Statistical analysis
Results of the study were presented as mean±SD in this assay with three replicates for each sample. SPSS 22.0 (IBM, Armonk, NY, USA) was used to analyze the regular nutritional composition data statistically. Orthogonal partial least squares discriminant analysis (OPLS-DA), variable importance in projection (VIP)>1, p-value<0.05 was defined as the criterion for significant differences.
Results and Discussion
Analysis of chemical components and muscle fiber parameters
There was no significant difference in the results of routine nutrient content measurements (Table 1) at pH45min, moisture, ash, and EE, but the CIE a*, CIE b*, and CIE L* of PM were significantly higher than LD and BF (p<0.05). The CIE a* is associated with meat hemoglobin content, CIE b* is negatively correlated with muscle freshness, and CIE L* is related to muscle whiteness (Liang et al., 2023). Therefore, we hypothesized that PM has the highest hemoglobin content and LD has the best freshness, which may be more popular with consumers in terms of meat color. The rank order of CP levels in three parts of Chaka sheep was: LD>BF>PM.

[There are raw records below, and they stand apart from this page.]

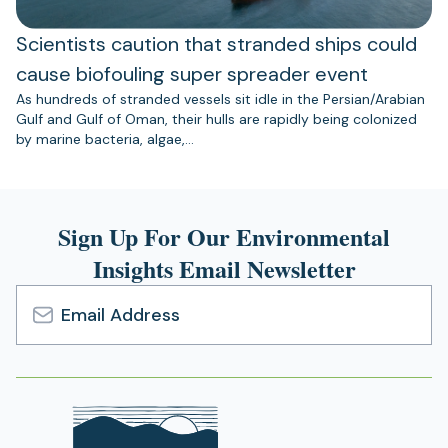
Scientists caution that stranded ships could
cause biofouling super spreader event
As hundreds of stranded vessels sit idle in the Persian/Arabian
Gulf and Gulf of Oman, their hulls are rapidly being colonized
by marine bacteria, algae,…
Sign Up For Our Environmental
Insights Email Newsletter
Email
Address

Table 1. The routine nutrient composition of different parts of muscles
The MSTR, Ash, CP and EE are on a dry matter basis.
a–c Means within a row with different subscripts differ when p-value<0.05.
LD, longissimus dorsi; PM, psoas major; BF, biceps femoris; MSTR, moisture; Ash, ash; EE, ether extract; CP, crude protein.
Previous studies showed that muscle fiber properties, such as type, size and total number of fibers in different parts were different, the higher muscle fiber density, the higher economic value of meat (Qin et al., 2020). The results of myofiber measurements are shown in Fig. 2, the total area of myofibers did not differ significantly between LD, PM, and BF, the total number of myofibers was ranked from most to least: PM>LD>BF, the density of myofibers was ranked: PM>LD>BF, the diameter of myofibers was the largest in BF. Our study demonstrated significant differences in total myofiber number, myofiber density, and myofiber diameter in LD, PM, and BF (p<0.05). The myofiber density in LD (1,557.93 n/mm2) and PM (1,588.74 n/mm2) were significantly higher than in BF (781.11 n/mm2), so it may suggested that LD and PM have a higher commercial value than BF.
Fig. 2. Characteristics of muscle fibers in different parts of the muscles. (A) Hematoxylin and eosin (H&E) staining, bar=50 μm, (B) total number, (C) total area, (D) the density, and the diameter (E) of muscle fibers in selected filed of view. a,b Means within a row with different subscripts differ when p-value<0.05. LD, longissimus dorsi; PM, psoas major; BF, biceps femoris.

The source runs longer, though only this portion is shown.